What the task requires:
Rewrite the records below as one numbered list with a single line per item, skipping any blank lines, and leave out the pictures.

═══

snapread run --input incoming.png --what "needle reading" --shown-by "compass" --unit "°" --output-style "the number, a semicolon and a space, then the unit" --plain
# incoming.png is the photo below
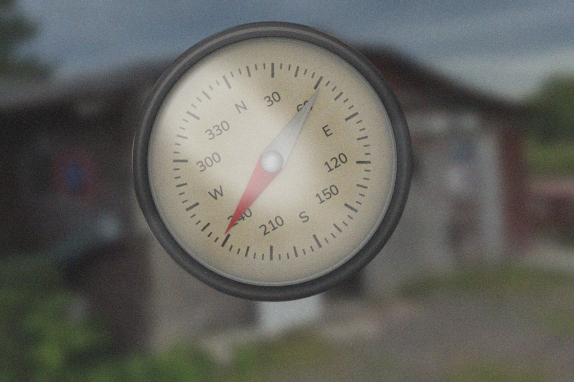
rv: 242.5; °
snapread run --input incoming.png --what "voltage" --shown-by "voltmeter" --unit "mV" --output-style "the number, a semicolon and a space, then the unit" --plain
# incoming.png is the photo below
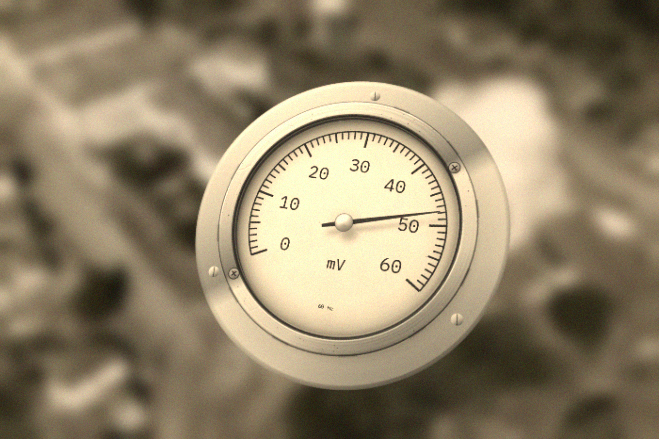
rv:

═══

Solution:
1. snapread run --input incoming.png --what "needle reading" --shown-by "compass" --unit "°" --output-style "the number, a semicolon and a space, then the unit" --plain
2. # incoming.png is the photo below
3. rv: 242.5; °
4. snapread run --input incoming.png --what "voltage" --shown-by "voltmeter" --unit "mV" --output-style "the number, a semicolon and a space, then the unit" --plain
5. # incoming.png is the photo below
6. rv:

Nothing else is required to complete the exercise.